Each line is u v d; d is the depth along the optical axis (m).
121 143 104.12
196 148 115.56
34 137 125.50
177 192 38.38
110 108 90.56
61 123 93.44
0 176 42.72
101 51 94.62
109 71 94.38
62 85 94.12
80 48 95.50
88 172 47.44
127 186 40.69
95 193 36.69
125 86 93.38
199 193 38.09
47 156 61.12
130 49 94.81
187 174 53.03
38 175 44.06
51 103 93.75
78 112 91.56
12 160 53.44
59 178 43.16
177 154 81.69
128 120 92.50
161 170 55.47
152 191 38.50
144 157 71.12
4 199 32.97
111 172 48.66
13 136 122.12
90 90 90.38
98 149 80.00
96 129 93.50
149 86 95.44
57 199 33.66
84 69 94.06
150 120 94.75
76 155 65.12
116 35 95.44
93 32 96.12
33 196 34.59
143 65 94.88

- [REQUIREMENT]: Please transcribe all of the entries precisely.

- [OUTPUT OF THE TASK]:
Each line is u v d; d is the depth along the optical axis (m).
121 143 104.12
196 148 115.56
34 137 125.50
177 192 38.38
110 108 90.56
61 123 93.44
0 176 42.72
101 51 94.62
109 71 94.38
62 85 94.12
80 48 95.50
88 172 47.44
127 186 40.69
95 193 36.69
125 86 93.38
199 193 38.09
47 156 61.12
130 49 94.81
187 174 53.03
38 175 44.06
51 103 93.75
78 112 91.56
12 160 53.44
59 178 43.16
177 154 81.69
128 120 92.50
161 170 55.47
152 191 38.50
144 157 71.12
4 199 32.97
111 172 48.66
13 136 122.12
90 90 90.38
98 149 80.00
96 129 93.50
149 86 95.44
57 199 33.66
84 69 94.06
150 120 94.75
76 155 65.12
116 35 95.44
93 32 96.12
33 196 34.59
143 65 94.88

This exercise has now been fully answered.